This post is going to be an explosion of my thoughts as I try to make sense of this and I even thought to myself... perhaps I should just journal these thoughts privately.  But everyone benefits from hearing Scripture.  Not my words.  God's words.  Because God's words are truth and life.

The first thing that came to mind is the age old question that so many ask when facing hardships: Is God good?

When hardships happen, when relationships fail, when death looms, when failure consumes your heart, when children suffer, it seems a fair question to ask the God of the universe who holds such power, "God, are you really good?"

The Bible clearly states, yes.  God is good.
Psalm 34:8 
Oh, taste and see that the Lord is good!  Blessed is the man who takes refuge in him!

Why do bad things happen to good people?  Well...we live in a broken world.  A sinful world.  A world where bad things will happen because people have the freedom to make bad decisions, which negatively affect themselves and others.

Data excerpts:

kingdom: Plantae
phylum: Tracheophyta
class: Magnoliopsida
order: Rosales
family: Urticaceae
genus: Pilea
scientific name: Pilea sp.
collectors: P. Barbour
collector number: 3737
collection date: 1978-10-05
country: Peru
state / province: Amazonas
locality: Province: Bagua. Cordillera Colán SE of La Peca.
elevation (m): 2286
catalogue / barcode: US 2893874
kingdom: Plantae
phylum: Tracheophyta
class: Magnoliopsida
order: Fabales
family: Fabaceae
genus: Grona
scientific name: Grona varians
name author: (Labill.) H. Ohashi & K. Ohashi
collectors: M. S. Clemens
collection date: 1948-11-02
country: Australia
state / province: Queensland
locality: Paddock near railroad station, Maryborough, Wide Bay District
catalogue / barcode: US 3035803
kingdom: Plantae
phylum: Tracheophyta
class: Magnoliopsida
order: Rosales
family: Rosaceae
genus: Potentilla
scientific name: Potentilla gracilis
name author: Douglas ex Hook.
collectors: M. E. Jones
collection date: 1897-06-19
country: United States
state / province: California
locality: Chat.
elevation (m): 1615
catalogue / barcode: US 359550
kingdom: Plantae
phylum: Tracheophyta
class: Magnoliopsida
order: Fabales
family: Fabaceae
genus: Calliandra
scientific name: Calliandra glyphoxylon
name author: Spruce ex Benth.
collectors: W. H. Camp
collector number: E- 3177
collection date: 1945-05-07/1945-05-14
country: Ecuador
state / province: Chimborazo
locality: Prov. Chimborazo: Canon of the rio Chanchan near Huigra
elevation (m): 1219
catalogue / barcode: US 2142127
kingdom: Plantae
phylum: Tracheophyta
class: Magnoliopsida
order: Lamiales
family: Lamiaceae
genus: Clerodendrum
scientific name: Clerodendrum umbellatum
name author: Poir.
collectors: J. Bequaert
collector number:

Exercises to complete:
- A) Duplicate the part of the post on whether God is good that runs between "This post is" and "yes.  God is good.", inclusive.
- B) In the post on whether God is good, the sentence beginning "When hardships happen" introduces a series of situations with the word "when." List every one of them.

Task-by-task solutions:
- A)
This post is going to be an explosion of my thoughts as I try to make sense of this and I even thought to myself... perhaps I should just journal these thoughts privately.  But everyone benefits from hearing Scripture.  Not my words.  God's words.  Because God's words are truth and life.

The first thing that came to mind is the age old question that so many ask when facing hardships: Is God good?

When hardships happen, when relationships fail, when death looms, when failure consumes your heart, when children suffer, it seems a fair question to ask the God of the universe who holds such power, "God, are you really good?"

The Bible clearly states, yes.  God is good.

- B)
- hardships happen
- relationships fail
- death looms
- failure consumes your heart
- children suffer